Utilization of antisense ODN to p21 in vivo and in vitro has been shown to be a sensitive way to examine its role in inhibition of cell proliferation, angiogenesis, matrix protein production, and induction of apoptosis (35, 44, 54). Our results in p21 antisense experiments showed that this ODN antagonized PPARγ ligand induction of p21 protein and suppression of lung carcinoma cell growth. These results are consistent with studies by Weiss et al. (55) who showed that antisense ODN for p21 decreased p21 protein levels and affected breast carcinoma cell growth and by Moffatt et al. (56) who found that the p21-mediated antiproliferative effect of 1α, 25-(OH)₂D₃ on prostatic carcinoma cells was abolished by stable transfection with a p21 antisense construct.

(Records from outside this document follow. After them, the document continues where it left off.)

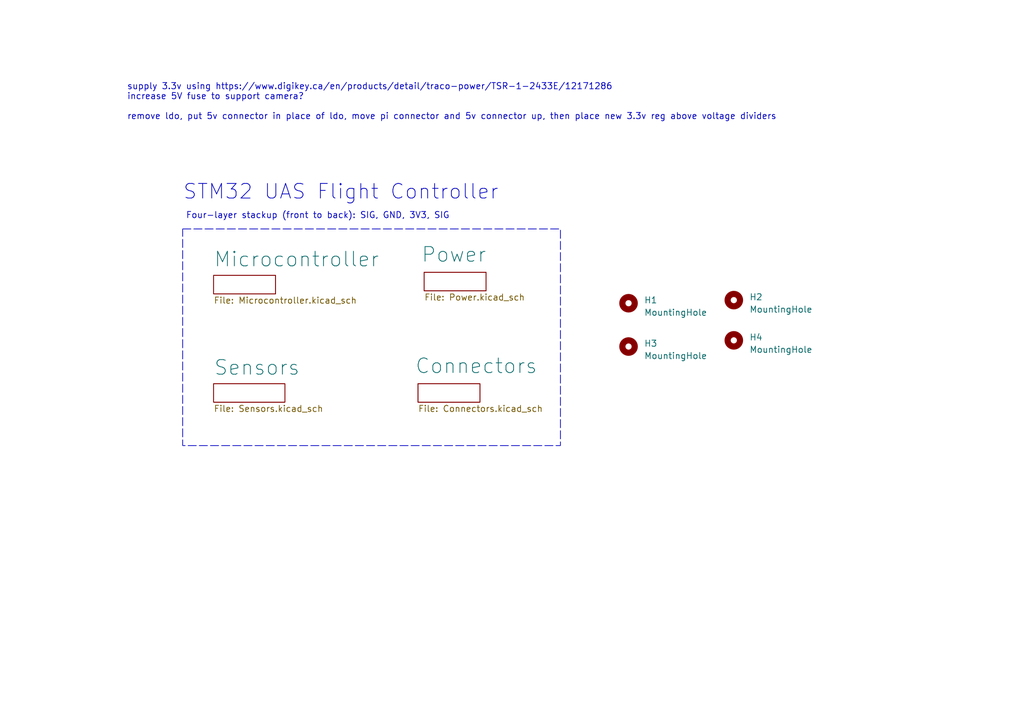
<source format=kicad_sch>
(kicad_sch (version 20230121) (generator eeschema)

  (uuid 619b7a98-ea9e-4ba1-a6ac-2aefa32bb41a)

  (paper "A5")

  (lib_symbols
    (symbol "Mechanical:MountingHole" (pin_names (offset 1.016)) (in_bom yes) (on_board yes)
      (property "Reference" "H" (at 0 5.08 0)
        (effects (font (size 1.27 1.27)))
      )
      (property "Value" "MountingHole" (at 0 3.175 0)
        (effects (font (size 1.27 1.27)))
      )
      (property "Footprint" "" (at 0 0 0)
        (effects (font (size 1.27 1.27)) hide)
      )
      (property "Datasheet" "~" (at 0 0 0)
        (effects (font (size 1.27 1.27)) hide)
      )
      (property "ki_keywords" "mounting hole" (at 0 0 0)
        (effects (font (size 1.27 1.27)) hide)
      )
      (property "ki_description" "Mounting Hole without connection" (at 0 0 0)
        (effects (font (size 1.27 1.27)) hide)
      )
      (property "ki_fp_filters" "MountingHole*" (at 0 0 0)
        (effects (font (size 1.27 1.27)) hide)
      )
      (symbol "MountingHole_0_1"
        (circle (center 0 0) (radius 1.27)
          (stroke (width 1.27) (type default))
          (fill (type none))
        )
      )
    )
  )


  (rectangle (start 37.465 46.99) (end 114.935 91.44)
    (stroke (width 0) (type dash))
    (fill (type none))
    (uuid 2406e4fa-bf88-4950-a756-96a401b72c73)
  )

  (text "supply 3.3v using https://www.digikey.ca/en/products/detail/traco-power/TSR-1-2433E/12171286\nincrease 5V fuse to support camera?\n\nremove ldo, put 5v connector in place of ldo, move pi connector and 5v connector up, then place new 3.3v reg above voltage dividers"
    (at 26.035 24.765 0)
    (effects (font (size 1.27 1.27)) (justify left bottom))
    (uuid 6cd7d327-555a-41d2-a2aa-d885dd5d617d)
  )
  (text "Four-layer stackup (front to back): SIG, GND, 3V3, SIG"
    (at 38.1 45.085 0)
    (effects (font (size 1.27 1.27)) (justify left bottom))
    (uuid 8a887091-14ea-4931-b86b-d80f2f4db12e)
  )
  (text "STM32 UAS Flight Controller" (at 37.465 41.275 0)
    (effects (font (size 3 3)) (justify left bottom))
    (uuid d64d2d06-6d96-46b7-92b9-f71907208c2f)
  )

  (symbol (lib_id "Mechanical:MountingHole") (at 128.905 71.12 0) (unit 1)
    (in_bom yes) (on_board yes) (dnp no) (fields_autoplaced)
    (uuid 33832f98-5e34-495f-b106-75203c7c1867)
    (property "Reference" "H3" (at 132.08 70.485 0)
      (effects (font (size 1.27 1.27)) (justify left))
    )
    (property "Value" "MountingHole" (at 132.08 73.025 0)
      (effects (font (size 1.27 1.27)) (justify left))
    )
    (property "Footprint" "MountingHole:MountingHole_2.7mm_M2.5_Pad" (at 128.905 71.12 0)
      (effects (font (size 1.27 1.27)) hide)
    )
    (property "Datasheet" "~" (at 128.905 71.12 0)
      (effects (font (size 1.27 1.27)) hide)
    )
    (instances
      (project "FlightComputer"
        (path "/619b7a98-ea9e-4ba1-a6ac-2aefa32bb41a"
          (reference "H3") (unit 1)
        )
      )
    )
  )

  (symbol (lib_id "Mechanical:MountingHole") (at 150.495 61.595 0) (unit 1)
    (in_bom yes) (on_board yes) (dnp no) (fields_autoplaced)
    (uuid 6a60f873-a4fd-4a7e-9cde-2c6e2e2f3eef)
    (property "Reference" "H2" (at 153.67 60.96 0)
      (effects (font (size 1.27 1.27)) (justify left))
    )
    (property "Value" "MountingHole" (at 153.67 63.5 0)
      (effects (font (size 1.27 1.27)) (justify left))
    )
    (property "Footprint" "MountingHole:MountingHole_2.7mm_M2.5_Pad" (at 150.495 61.595 0)
      (effects (font (size 1.27 1.27)) hide)
    )
    (property "Datasheet" "~" (at 150.495 61.595 0)
      (effects (font (size 1.27 1.27)) hide)
    )
    (instances
      (project "FlightComputer"
        (path "/619b7a98-ea9e-4ba1-a6ac-2aefa32bb41a"
          (reference "H2") (unit 1)
        )
      )
    )
  )

  (symbol (lib_id "Mechanical:MountingHole") (at 128.905 62.23 0) (unit 1)
    (in_bom yes) (on_board yes) (dnp no) (fields_autoplaced)
    (uuid 6e3a3f3a-0b0b-4703-a86b-2e259162d24f)
    (property "Reference" "H1" (at 132.08 61.595 0)
      (effects (font (size 1.27 1.27)) (justify left))
    )
    (property "Value" "MountingHole" (at 132.08 64.135 0)
      (effects (font (size 1.27 1.27)) (justify left))
    )
    (property "Footprint" "MountingHole:MountingHole_2.7mm_M2.5_Pad" (at 128.905 62.23 0)
      (effects (font (size 1.27 1.27)) hide)
    )
    (property "Datasheet" "~" (at 128.905 62.23 0)
      (effects (font (size 1.27 1.27)) hide)
    )
    (instances
      (project "FlightComputer"
        (path "/619b7a98-ea9e-4ba1-a6ac-2aefa32bb41a"
          (reference "H1") (unit 1)
        )
      )
    )
  )

  (symbol (lib_id "Mechanical:MountingHole") (at 150.495 69.85 0) (unit 1)
    (in_bom yes) (on_board yes) (dnp no) (fields_autoplaced)
    (uuid b20b4b68-987c-41e6-8b7d-a1ee17c39950)
    (property "Reference" "H4" (at 153.67 69.215 0)
      (effects (font (size 1.27 1.27)) (justify left))
    )
    (property "Value" "MountingHole" (at 153.67 71.755 0)
      (effects (font (size 1.27 1.27)) (justify left))
    )
    (property "Footprint" "MountingHole:MountingHole_2.7mm_M2.5_Pad" (at 150.495 69.85 0)
      (effects (font (size 1.27 1.27)) hide)
    )
    (property "Datasheet" "~" (at 150.495 69.85 0)
      (effects (font (size 1.27 1.27)) hide)
    )
    (instances
      (project "FlightComputer"
        (path "/619b7a98-ea9e-4ba1-a6ac-2aefa32bb41a"
          (reference "H4") (unit 1)
        )
      )
    )
  )

  (sheet (at 43.815 78.74) (size 14.605 3.81) (fields_autoplaced)
    (stroke (width 0.1524) (type solid))
    (fill (color 0 0 0 0.0000))
    (uuid 14b26996-81b8-4501-80f0-d5b7670415f0)
    (property "Sheetname" "Sensors" (at 43.815 77.1634 0)
      (effects (font (size 3 3)) (justify left bottom))
    )
    (property "Sheetfile" "Sensors.kicad_sch" (at 43.815 83.1346 0)
      (effects (font (size 1.27 1.27)) (justify left top))
    )
    (instances
      (project "FlightComputer"
        (path "/619b7a98-ea9e-4ba1-a6ac-2aefa32bb41a" (page "4"))
      )
    )
  )

  (sheet (at 85.725 78.74) (size 12.7 3.81)
    (stroke (width 0.1524) (type solid))
    (fill (color 0 0 0 0.0000))
    (uuid 234b6c4f-327d-42b9-b59c-801877bb3b05)
    (property "Sheetname" "Connectors" (at 85.09 76.835 0)
      (effects (font (size 3 3)) (justify left bottom))
    )
    (property "Sheetfile" "Connectors.kicad_sch" (at 85.725 83.1346 0)
      (effects (font (size 1.27 1.27)) (justify left top))
    )
    (instances
      (project "FlightComputer"
        (path "/619b7a98-ea9e-4ba1-a6ac-2aefa32bb41a" (page "5"))
      )
    )
  )

  (sheet (at 86.995 55.88) (size 12.7 3.81)
    (stroke (width 0.1524) (type solid))
    (fill (color 0 0 0 0.0000))
    (uuid 860700d0-b412-4191-a92c-98767c85d1ad)
    (property "Sheetname" "Power" (at 86.36 53.975 0)
      (effects (font (size 3 3)) (justify left bottom))
    )
    (property "Sheetfile" "Power.kicad_sch" (at 86.995 60.2746 0)
      (effects (font (size 1.27 1.27)) (justify left top))
    )
    (instances
      (project "FlightComputer"
        (path "/619b7a98-ea9e-4ba1-a6ac-2aefa32bb41a" (page "2"))
      )
    )
  )

  (sheet (at 43.815 56.515) (size 12.7 3.81) (fields_autoplaced)
    (stroke (width 0.1524) (type solid))
    (fill (color 0 0 0 0.0000))
    (uuid ba9d85a1-a354-40b5-8abd-109371bb61fa)
    (property "Sheetname" "Microcontroller" (at 43.815 54.9384 0)
      (effects (font (size 3 3)) (justify left bottom))
    )
    (property "Sheetfile" "Microcontroller.kicad_sch" (at 43.815 60.9096 0)
      (effects (font (size 1.27 1.27)) (justify left top))
    )
    (instances
      (project "FlightComputer"
        (path "/619b7a98-ea9e-4ba1-a6ac-2aefa32bb41a" (page "3"))
      )
    )
  )

  (sheet_instances
    (path "/" (page "1"))
  )
)

</source>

Taken together, our study indicates that PPARγ ligand inhibition of human lung carcinoma cell growth and induction of apoptosis are mediated via up-regulation of the cyclin-dependent kinase inhibitor p21 and reduction of cyclin D1 gene expression. Induction of p21 gene expression by PPARγ ligand appears to be, at least in part, regulated through C/EBP and Sp1 sites in the p21 gene promoter. Although additional studies will be required to determine the clinical implications of our findings, our observations suggest that ligand activation of PPARγ represents a potential new molecular target for effective therapy against human lung carcinoma. Studies in humans, animals, and in cultured cells support the idea that modulation of PPARγ activation may have therapeutic benefits in other tumors including colon and pituitary carcinoma (57, 58). There was no difference in survival between patients who received adjuvant chemotherapy and those who did not (59). We speculate that specific PPARγ ligands used as single agents or as part of combination regimens could serve to further improve outcomes in these patients by inhibiting carcinoma cell growth.